There is debate on whether the beneficial effect of implantable cardioverter-defibrillators (ICDs) is attenuated in patients with non-ischaemic cardiomyopathy (NICM). We assess whether any ICD benefit differs between patients with NICM and those with ischaemic cardiomyopathy (ICM), using data from the Warfarin versus Aspirin in Reduced Cardiac Ejection Fraction (WARCEF) trial.

Methods and results

We performed a post hoc analysis using WARCEF (N = 2293; ICM, n = 991 vs. NICM, n = 1302), where participants received optimal medical treatment. We developed stratified propensity scores for having an ICD at baseline using 41 demographic and clinical variables and created 1:2 propensity-matched cohorts separately for ICM patients with ICD (N = 223 with ICD; N = 446 matched) and NICM patients (N = 195 with ICD; N = 390 matched).
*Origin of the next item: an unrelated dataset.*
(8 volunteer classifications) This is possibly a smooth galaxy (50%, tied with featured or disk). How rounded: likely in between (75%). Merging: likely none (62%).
We constructed a Cox proportional hazards model to assess the effect of ICD status on mortality for patients with ICM and those with NICM and tested the interaction between ICD status and aetiology of heart failure. During mean follow-up of 3.5 ± 1.8 years, 527 patients died. The presence of ICD was associated with a lower risk of all-cause death among those with ICM (hazard ratio: 0.640; 95% confidence interval: 0.448 to 0.915; P = 0.015) but not among those with NICM (hazard ratio: 0.984; 95% confidence interval: 0.641 to 1.509; P = 0.941). There was weak evidence of interaction between ICD status and the aetiology of heart failure (P = 0.131).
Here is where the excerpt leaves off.